Local proclamations urge residents to aid neighbors during emergencies
The recent Tsunami in the Indian Ocean was a disaster beyond almost any magnitude the world has witnessed in modern times.
The chances of having a disaster of a similar magnitude occur in the mountain west may appear relatively remote. But there are things that could happen in the region, even locally, that could cause major disruption of infrastructure and lives.
In the last couple of years, government and citizens groups have been working to prepare Carbon County and local communities for incidents ranging from a major power outage to terrorist attacks and the aftermath.
But while major disasters could affect all residents, localized events like a car accident in a neighborhood, a person falling off a roof or someone having a health problem create trauma and crisis for the parties involved n the situations.

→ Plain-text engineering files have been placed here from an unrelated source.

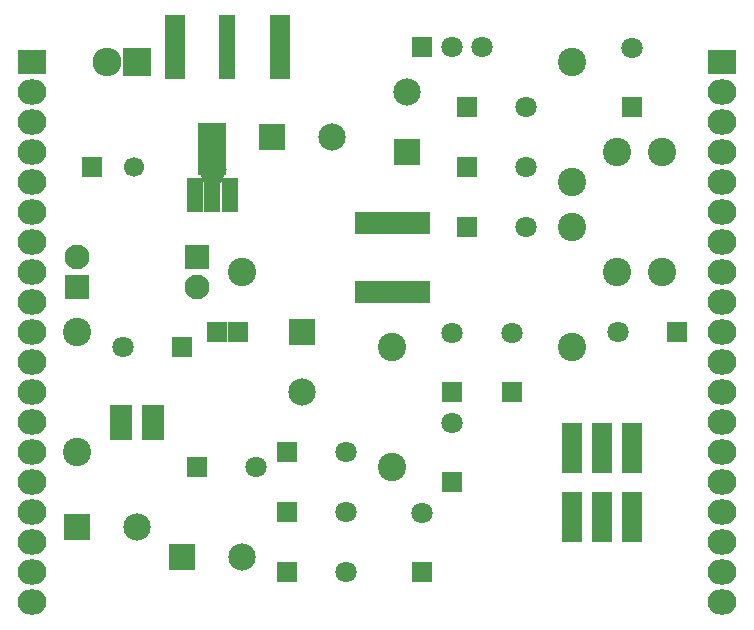
<source format=gbr>
G04 #@! TF.FileFunction,Soldermask,Top*
%FSLAX46Y46*%
G04 Gerber Fmt 4.6, Leading zero omitted, Abs format (unit mm)*
G04 Created by KiCad (PCBNEW 4.0.4+e1-6308~48~ubuntu16.04.1-stable) date Tue Sep  6 14:07:25 2016*
%MOMM*%
%LPD*%
G01*
G04 APERTURE LIST*
%ADD10C,0.100000*%
%ADD11R,1.960000X1.050000*%
%ADD12C,1.700000*%
%ADD13R,1.700000X1.700000*%
%ADD14R,1.800000X1.800000*%
%ADD15C,1.800000*%
%ADD16C,2.099260*%
%ADD17R,2.099260X2.099260*%
%ADD18R,1.670000X1.670000*%
%ADD19R,2.305000X2.305000*%
%ADD20C,2.305000*%
%ADD21R,2.432000X2.432000*%
%ADD22O,2.432000X2.432000*%
%ADD23C,2.398980*%
%ADD24R,1.797000X1.797000*%
%ADD25C,1.797000*%
%ADD26R,1.400760X2.901900*%
%ADD27R,2.398980X4.400500*%
%ADD28C,2.400000*%
%ADD29R,0.800000X1.900000*%
%ADD30R,1.670000X5.480000*%
%ADD31R,1.416000X5.480000*%
%ADD32R,2.432000X2.127200*%
%ADD33O,2.432000X2.127200*%
%ADD34R,1.670000X4.210000*%
G04 APERTURE END LIST*
D10*
D11*
X54530000Y-117160000D03*
X54530000Y-118110000D03*
X54530000Y-119060000D03*
X57230000Y-119060000D03*
X57230000Y-117160000D03*
X57230000Y-118110000D03*
D12*
X55570000Y-96520000D03*
D13*
X52070000Y-96520000D03*
D14*
X60960000Y-121920000D03*
D15*
X65960000Y-121920000D03*
D14*
X68580000Y-125730000D03*
D15*
X73580000Y-125730000D03*
D14*
X80010000Y-130810000D03*
D15*
X80010000Y-125810000D03*
D14*
X82550000Y-123190000D03*
D15*
X82550000Y-118190000D03*
D14*
X59690000Y-111760000D03*
D15*
X54690000Y-111760000D03*
D14*
X68580000Y-130810000D03*
D15*
X73580000Y-130810000D03*
D14*
X82550000Y-115570000D03*
D15*
X82550000Y-110570000D03*
D14*
X68580000Y-120650000D03*
D15*
X73580000Y-120650000D03*
D14*
X87630000Y-115570000D03*
D15*
X87630000Y-110570000D03*
D14*
X83820000Y-101600000D03*
D15*
X88820000Y-101600000D03*
D14*
X83820000Y-96520000D03*
D15*
X88820000Y-96520000D03*
D14*
X83820000Y-91440000D03*
D15*
X88820000Y-91440000D03*
D14*
X97790000Y-91440000D03*
D15*
X97790000Y-86440000D03*
D14*
X101600000Y-110490000D03*
D15*
X96600000Y-110490000D03*
D16*
X50799480Y-104142540D03*
D17*
X60959480Y-104142540D03*
D16*
X60960520Y-106677460D03*
D17*
X50800520Y-106677460D03*
D18*
X62611000Y-110490000D03*
X64389000Y-110490000D03*
D19*
X50800000Y-127000000D03*
D20*
X55880000Y-127000000D03*
D19*
X59690000Y-129540000D03*
D20*
X64770000Y-129540000D03*
D19*
X67310000Y-93980000D03*
D20*
X72390000Y-93980000D03*
D19*
X69850000Y-110490000D03*
D20*
X69850000Y-115570000D03*
D19*
X78740000Y-95250000D03*
D20*
X78740000Y-90170000D03*
D21*
X55880000Y-87630000D03*
D22*
X53340000Y-87630000D03*
D23*
X77470000Y-121920000D03*
X77470000Y-111760000D03*
X50800000Y-120650000D03*
X50800000Y-110490000D03*
X92710000Y-87630000D03*
X92710000Y-97790000D03*
X92710000Y-111760000D03*
X92710000Y-101600000D03*
X96520000Y-105410000D03*
X96520000Y-95250000D03*
X100330000Y-105410000D03*
X100330000Y-95250000D03*
D24*
X80010000Y-86360000D03*
D25*
X82550000Y-86360000D03*
X85090000Y-86360000D03*
D26*
X60728860Y-98872040D03*
X62230000Y-98872040D03*
X63731140Y-98872040D03*
D27*
X62230000Y-94919800D03*
D10*
G36*
X63430760Y-96694650D02*
X62930380Y-97843950D01*
X61529620Y-97843950D01*
X61029240Y-96694650D01*
X63430760Y-96694650D01*
X63430760Y-96694650D01*
G37*
D28*
X64770000Y-105410000D03*
D29*
X74612500Y-107040000D03*
X75247500Y-107040000D03*
X75882500Y-107040000D03*
X76517500Y-107040000D03*
X77152500Y-107040000D03*
X77787500Y-107040000D03*
X78422500Y-107040000D03*
X79057500Y-107040000D03*
X79692500Y-107040000D03*
X80327500Y-107040000D03*
X80327500Y-101240000D03*
X79692500Y-101240000D03*
X79057500Y-101240000D03*
X78422500Y-101240000D03*
X77787500Y-101240000D03*
X77152500Y-101240000D03*
X76517500Y-101240000D03*
X75882500Y-101240000D03*
X75247500Y-101240000D03*
X74612500Y-101240000D03*
D30*
X59055000Y-86360000D03*
X67945000Y-86360000D03*
D31*
X63500000Y-86360000D03*
D32*
X46990000Y-87630000D03*
D33*
X46990000Y-90170000D03*
X46990000Y-92710000D03*
X46990000Y-95250000D03*
X46990000Y-97790000D03*
X46990000Y-100330000D03*
X46990000Y-102870000D03*
X46990000Y-105410000D03*
X46990000Y-107950000D03*
X46990000Y-110490000D03*
X46990000Y-113030000D03*
X46990000Y-115570000D03*
X46990000Y-118110000D03*
X46990000Y-120650000D03*
X46990000Y-123190000D03*
X46990000Y-125730000D03*
X46990000Y-128270000D03*
X46990000Y-130810000D03*
X46990000Y-133350000D03*
D32*
X105410000Y-87630000D03*
D33*
X105410000Y-90170000D03*
X105410000Y-92710000D03*
X105410000Y-95250000D03*
X105410000Y-97790000D03*
X105410000Y-100330000D03*
X105410000Y-102870000D03*
X105410000Y-105410000D03*
X105410000Y-107950000D03*
X105410000Y-110490000D03*
X105410000Y-113030000D03*
X105410000Y-115570000D03*
X105410000Y-118110000D03*
X105410000Y-120650000D03*
X105410000Y-123190000D03*
X105410000Y-125730000D03*
X105410000Y-128270000D03*
X105410000Y-130810000D03*
X105410000Y-133350000D03*
D34*
X97790000Y-120269000D03*
X95250000Y-120269000D03*
X92710000Y-120269000D03*
X97790000Y-126111000D03*
X95250000Y-126111000D03*
X92710000Y-126111000D03*
M02*

</source>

Whether an incident is localized or a major event in the region, the preparation of cities, towns, blocks within communities and neighborhoods is important. And the first step of preparation for neighborhoods is knowing about the people who reside on the street.

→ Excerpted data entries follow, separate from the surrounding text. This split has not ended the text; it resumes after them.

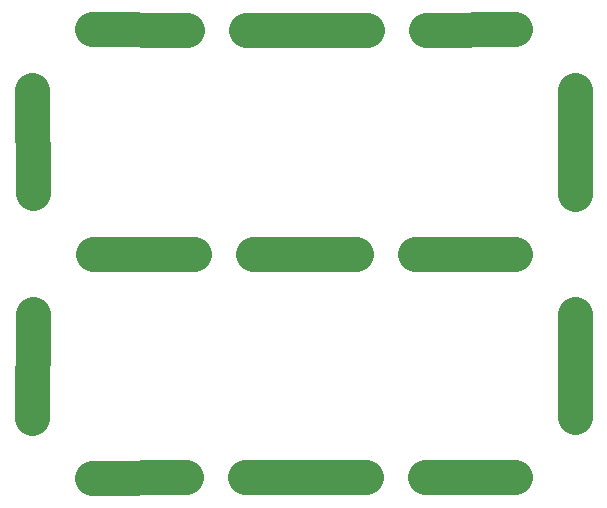
<source format=gbr>
G04 #@! TF.GenerationSoftware,KiCad,Pcbnew,(5.1.9)-1*
G04 #@! TF.CreationDate,2021-05-14T23:18:57-04:00*
G04 #@! TF.ProjectId,2xOPT Panelized,32784f50-5420-4506-916e-656c697a6564,rev?*
G04 #@! TF.SameCoordinates,Original*
G04 #@! TF.FileFunction,Other,ECO1*
%FSLAX46Y46*%
G04 Gerber Fmt 4.6, Leading zero omitted, Abs format (unit mm)*
G04 Created by KiCad (PCBNEW (5.1.9)-1) date 2021-05-14 23:18:57*
%MOMM*%
%LPD*%
G01*
G04 APERTURE LIST*
%ADD10C,3.000000*%
G04 APERTURE END LIST*
D10*
X139237500Y-60537000D02*
X146790000Y-60500000D01*
X123975000Y-60537000D02*
X134237500Y-60537000D01*
X111010000Y-60500000D02*
X118975000Y-60537000D01*
X105937500Y-74387000D02*
X105900000Y-65600000D01*
X105937500Y-84587000D02*
X105900000Y-93400000D01*
X119590000Y-79500000D02*
X111047500Y-79487000D01*
X133290000Y-79500000D02*
X124600000Y-79500000D01*
X146790000Y-79500000D02*
X138300000Y-79500000D01*
X151900000Y-74390000D02*
X151900000Y-65600000D01*
X151900000Y-93290000D02*
X151900000Y-84600000D01*
X139200000Y-98437000D02*
X146800000Y-98400000D01*
X123947500Y-98437000D02*
X134200000Y-98437000D01*
X111000000Y-98500000D02*
X118927500Y-98437000D01*
X111010000Y-98500000D02*
X111000000Y-98500000D01*
X105900000Y-93390000D02*
X105900000Y-93400000D01*
X151900000Y-93290000D02*
X151900000Y-93300000D01*
X146790000Y-98400000D02*
X146800000Y-98400000D01*
X146790000Y-60500000D02*
X146800000Y-60500000D01*
X151900000Y-65610000D02*
X151900000Y-65600000D01*
X105900000Y-65610000D02*
X105900000Y-65600000D01*
X111010000Y-60500000D02*
X111000000Y-60500000D01*
X118965000Y-60537000D02*
X118975000Y-60537000D01*
X123985000Y-60537000D02*
X123975000Y-60537000D01*
X134227500Y-60537000D02*
X134237500Y-60537000D01*
X139247500Y-60537000D02*
X139237500Y-60537000D01*
X134190000Y-98437000D02*
X134200000Y-98437000D01*
X139210000Y-98437000D02*
X139200000Y-98437000D01*
X118927500Y-98437000D02*
X118937500Y-98437000D01*
X123947500Y-98437000D02*
X123937500Y-98437000D01*
X133290000Y-79500000D02*
X133300000Y-79500000D01*
X138310000Y-79500000D02*
X138300000Y-79500000D01*
X119590000Y-79500000D02*
X119600000Y-79500000D01*
X124610000Y-79500000D02*
X124600000Y-79500000D01*
X151900000Y-74400000D02*
X151900000Y-74390000D01*
X151900000Y-84610000D02*
X151900000Y-84600000D01*
X146790000Y-79500000D02*
X146800000Y-79500000D01*
X105937500Y-84587000D02*
X105937500Y-84597000D01*
X105937500Y-74377000D02*
X105937500Y-74387000D01*
X111047500Y-79487000D02*
X111037500Y-79487000D01*
M02*

</source>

On some roads, the residents are life long friends. But on other streets, people hardly know anything about their neighbors.
In the next month, people who are planning emergency services as well as city and county governments are going to try to alleviate a bit of that distance.
What the organizers and officials are going to attempt to do is create a situation where, if a disaster occurs, particularly one that could be devastating enough to stretch emergency services thin, neighbors could help residents in need.
Price city recently passed a declaration making February neighbor to neighbor month. Following suit, other municipalities passed similar declarations.
The basic plan is to get neighbors to trade information so residents can assist one another in times of trouble, whether it be from a fall from a ladder or an earthquake that knocks out all the infrastructure in the area.
Recently, one man in a small community in the county was trying to get neighbors in his town organized to participate in the citizen emergency rescue team concept.
The man was told by one person in the neighborhood that he pays taxes for the fire or police department to help in emergency situations.Therefore, citizen programs were a waste of time.
However, even during normal times it takes some real doing to get emergency teams to a site of a problem as fast as is needed. Imagine if bridges in the county were gone, or there were hundreds of calls all at once for help during a major catastrophe?
Another problem neighbor to neighbor organizers are concerned with is the number of people with special needs in the community. According to county sources there are over 4200 people living in Carbon County with those kinds of needs. That means people with problems ranging from being paraplegic to those needing continual oxygen and many things in between exist all over the community. In a major emergency these people could be in real trouble and often neighbors have no idea the situation even exists.
Each year county dispatch gets hundreds of calls which bring emergency workers to homes just to pick people up who have fallen and can't get up. In a disaster, those workers would be stretched to their limits, yet neighbors could be there to help.
The problems that people have range from small to large. In some emergencies people are supposed to shut off the gas to their homes, yet many elderly people can't do that. Once again neighbors could help.
Soon forms to gather some specific and important information about neighbors on both the right and left of residents homes will be sent out from municipalities in the area. The forms ask about names and contact numbers, along with special needs the people might have, about school or work numbers and other information. Then it is hoped that neighbors will keep this information in an easily accessible place in case of an emergency.
All the forms will be sent to neighborhoods between Jan. 20 and Feb. 7.